Five officers were arrested at the Miami Police Department. They were summoned to the chief's office early Friday and relieved of their duty, badges and weapons, the FBI said.

Two other former officers were arrested at their homes, and four others were expected to surrender, FBI spokeswoman Judy Orihuela said.

The arrests expanded on a March indictment charging five Miami SWAT officers with conspiracy to obstruct justice for allegedly lying to investigators after a 73-year-old man was killed in a hail of 123 bullets during a 1996 drug raid.

Shots narrowly missed his 14-year-old granddaughter. Police said the man fired first. No drugs were found in the house, but some were found outside a window.
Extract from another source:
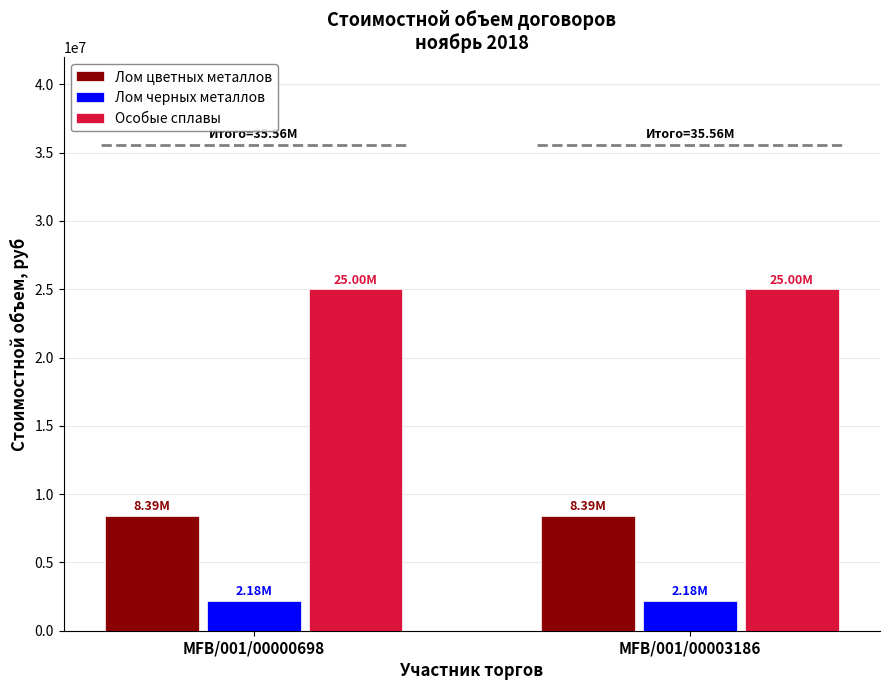

Does the chart contain stacked bars?

No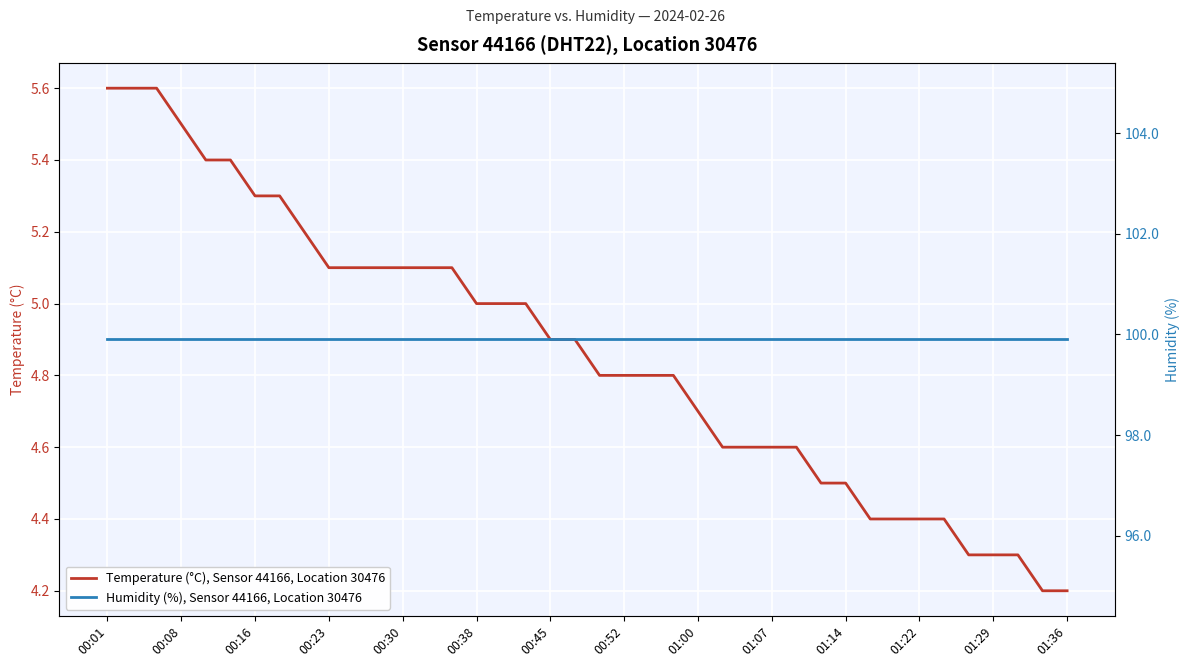

The value of Temperature (°C), Sensor 44166, Location 30476 at 00:23 is 5.1. True or false?

True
The FBI said the investigations also involved gun "throw-down" cases involving the fatal shootings of two young black men after a smash-and-grab purse snatching on a downtown expressway ramp, a fatal inner-city shooting and the wounding of a homeless man who officers said was holding a weapon to the head of a friend. It actually was a small radio.

Although it involves 13 present and former officers, all members of SWAT teams or special crime-supression units, the scandal is smaller than the "Miami River Cops" case that grew out of the drownings of three drug-boats guards in the Miami River in 1985.

Two dozen Miami officers eventually were convicted of charges that police formed their own drug-ripoff ring, and as many as 100 officers were disciplined in a wider review as the department put its own under scrutiny.